The lines from the one containing "focal_35mm: 258" through the last one in the data: please copy those exactly, and only those, without the pictures.

[Start of section]

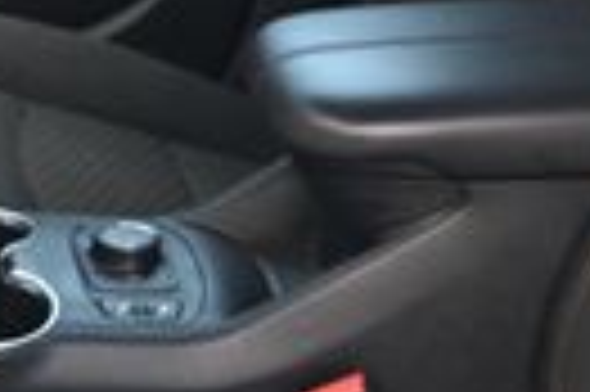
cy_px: 117
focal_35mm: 154
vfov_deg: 8.9
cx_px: 293
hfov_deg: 13.3
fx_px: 2528
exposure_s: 1/160
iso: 400
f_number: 4
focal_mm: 21
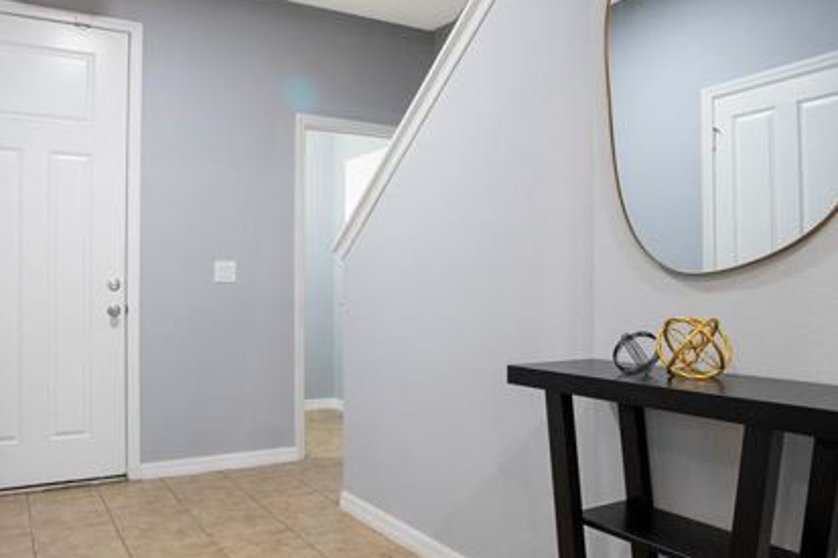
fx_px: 675
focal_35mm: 29
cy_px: 273
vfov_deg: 44.9
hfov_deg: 63.6
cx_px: 387
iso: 1000
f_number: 7.1
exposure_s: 1/13
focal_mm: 17
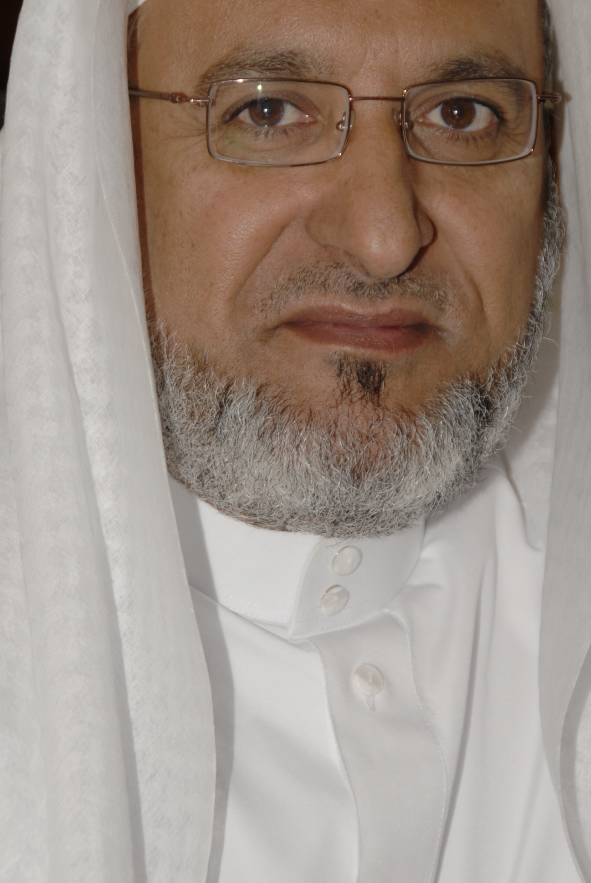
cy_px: 357
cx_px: 374
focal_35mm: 258
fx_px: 6334
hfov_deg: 5.3
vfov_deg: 8.0
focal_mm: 112
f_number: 5.3
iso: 100
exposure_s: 1/200
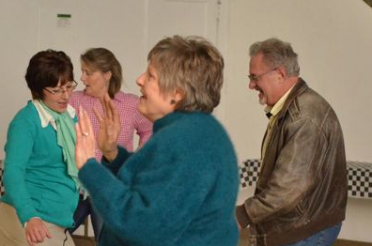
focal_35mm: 161
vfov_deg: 8.4
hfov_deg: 12.8
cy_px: 246
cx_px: 140
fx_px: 1660
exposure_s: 1/250
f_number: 4
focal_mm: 50
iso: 4000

[End of section]

## Exercise answer
focal_35mm: 258
fx_px: 6334
hfov_deg: 5.3
vfov_deg: 8.0
focal_mm: 112
f_number: 5.3
iso: 100
exposure_s: 1/200
focal_35mm: 161
vfov_deg: 8.4
hfov_deg: 12.8
cy_px: 246
cx_px: 140
fx_px: 1660
exposure_s: 1/250
f_number: 4
focal_mm: 50
iso: 4000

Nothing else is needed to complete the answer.